ACTION ITEM
Put the lines starting at the one that contains "How many lines are shown in the chart?" and ending at the one that contains "Reading left to" into a numbered list, leaving out blank lines and pictures.

Stored entries:

● ● ● ●

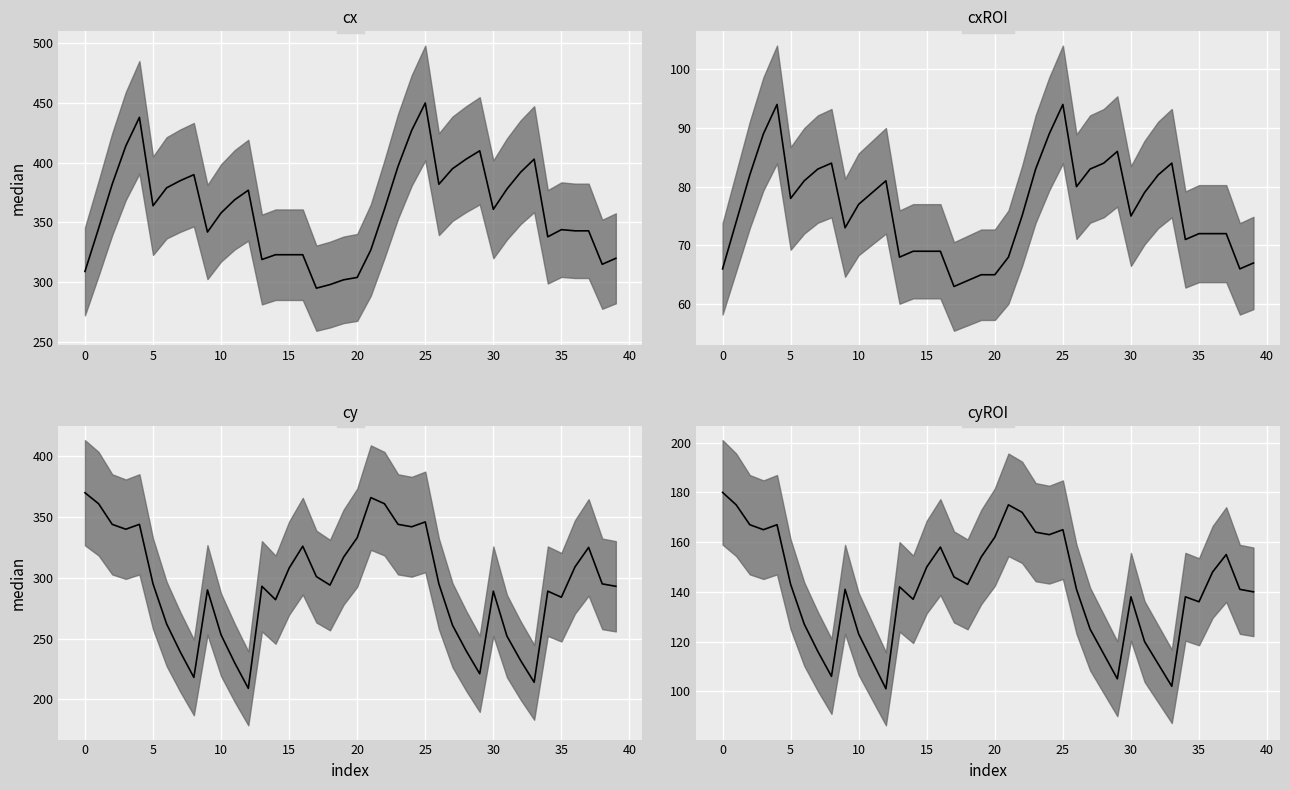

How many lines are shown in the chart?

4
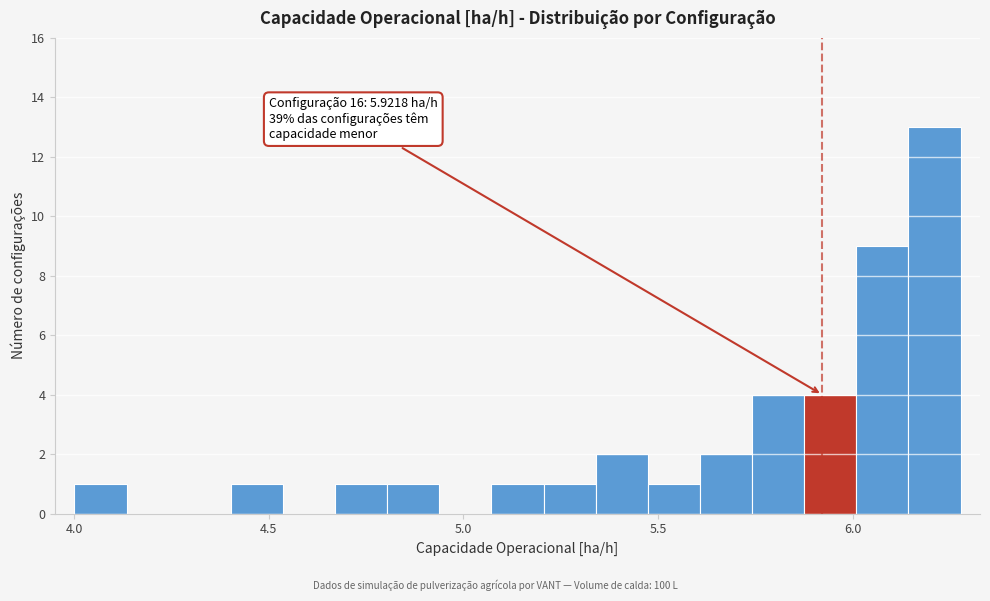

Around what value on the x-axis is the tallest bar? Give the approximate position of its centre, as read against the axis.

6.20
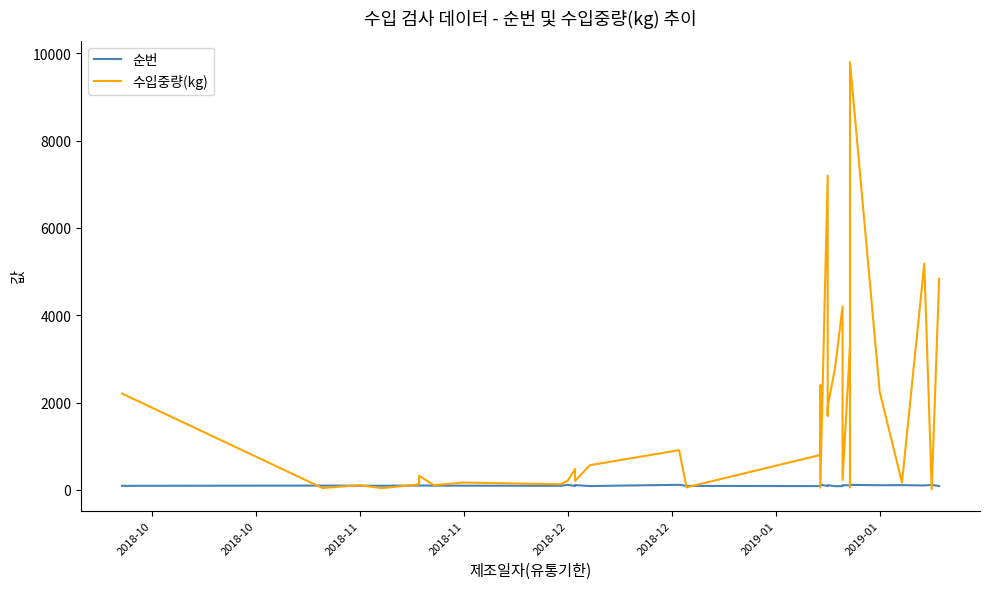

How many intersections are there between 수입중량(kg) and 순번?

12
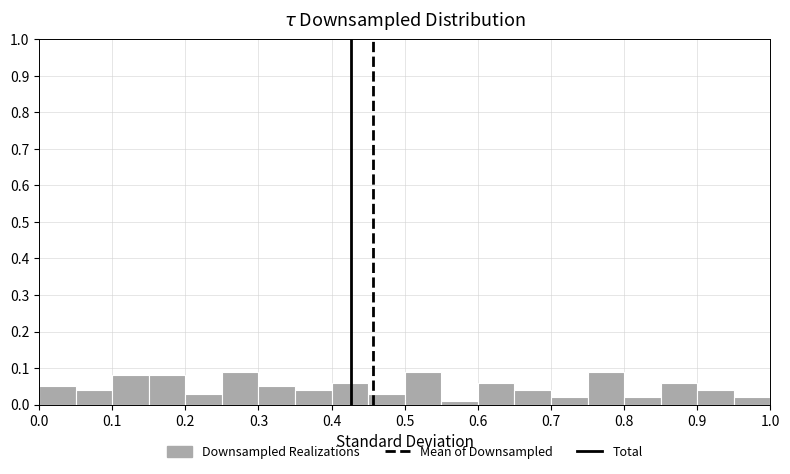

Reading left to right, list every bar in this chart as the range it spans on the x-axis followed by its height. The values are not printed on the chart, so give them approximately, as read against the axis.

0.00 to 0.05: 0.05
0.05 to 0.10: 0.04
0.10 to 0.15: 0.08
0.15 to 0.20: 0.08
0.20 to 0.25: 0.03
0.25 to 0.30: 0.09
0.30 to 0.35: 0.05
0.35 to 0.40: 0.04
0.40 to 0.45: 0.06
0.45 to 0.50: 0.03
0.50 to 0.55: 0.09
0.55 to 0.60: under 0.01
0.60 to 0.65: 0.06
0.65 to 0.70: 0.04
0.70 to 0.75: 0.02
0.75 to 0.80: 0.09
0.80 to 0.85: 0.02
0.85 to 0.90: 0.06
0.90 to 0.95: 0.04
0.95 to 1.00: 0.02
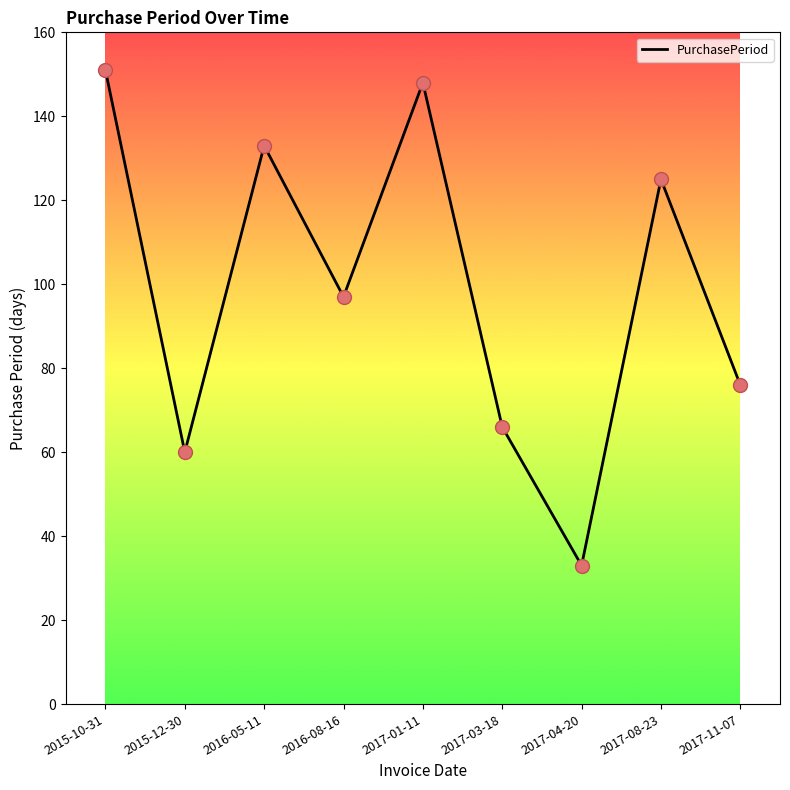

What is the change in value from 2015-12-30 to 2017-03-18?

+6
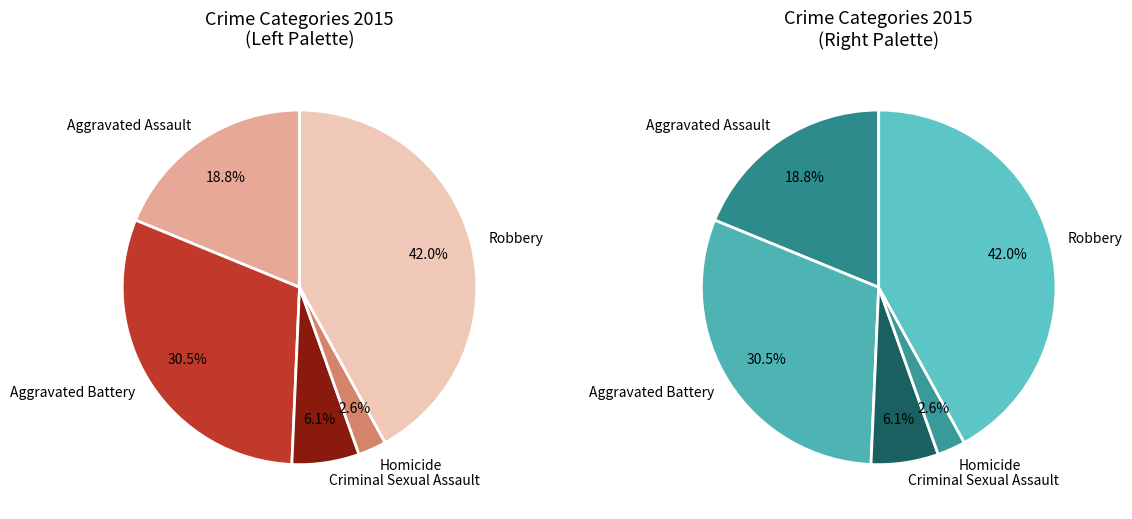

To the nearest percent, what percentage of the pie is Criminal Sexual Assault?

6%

● ● ● ●

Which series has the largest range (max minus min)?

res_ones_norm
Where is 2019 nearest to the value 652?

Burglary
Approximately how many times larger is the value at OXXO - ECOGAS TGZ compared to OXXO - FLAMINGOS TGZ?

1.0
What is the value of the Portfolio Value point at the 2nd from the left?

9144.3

● ● ● ●

SOLVED EXERCISE
1. How many lines are shown in the chart?
2. 4
3. Around what value on the x-axis is the tallest bar? Give the approximate position of its centre, as read against the axis.
4. 6.20
5. How many intersections are there between 수입중량(kg) and 순번?
6. 12
7. Reading left to right, list every bar in this chart as the range it spans on the x-axis followed by its height. The values are not printed on the chart, so give them approximately, as read against the axis.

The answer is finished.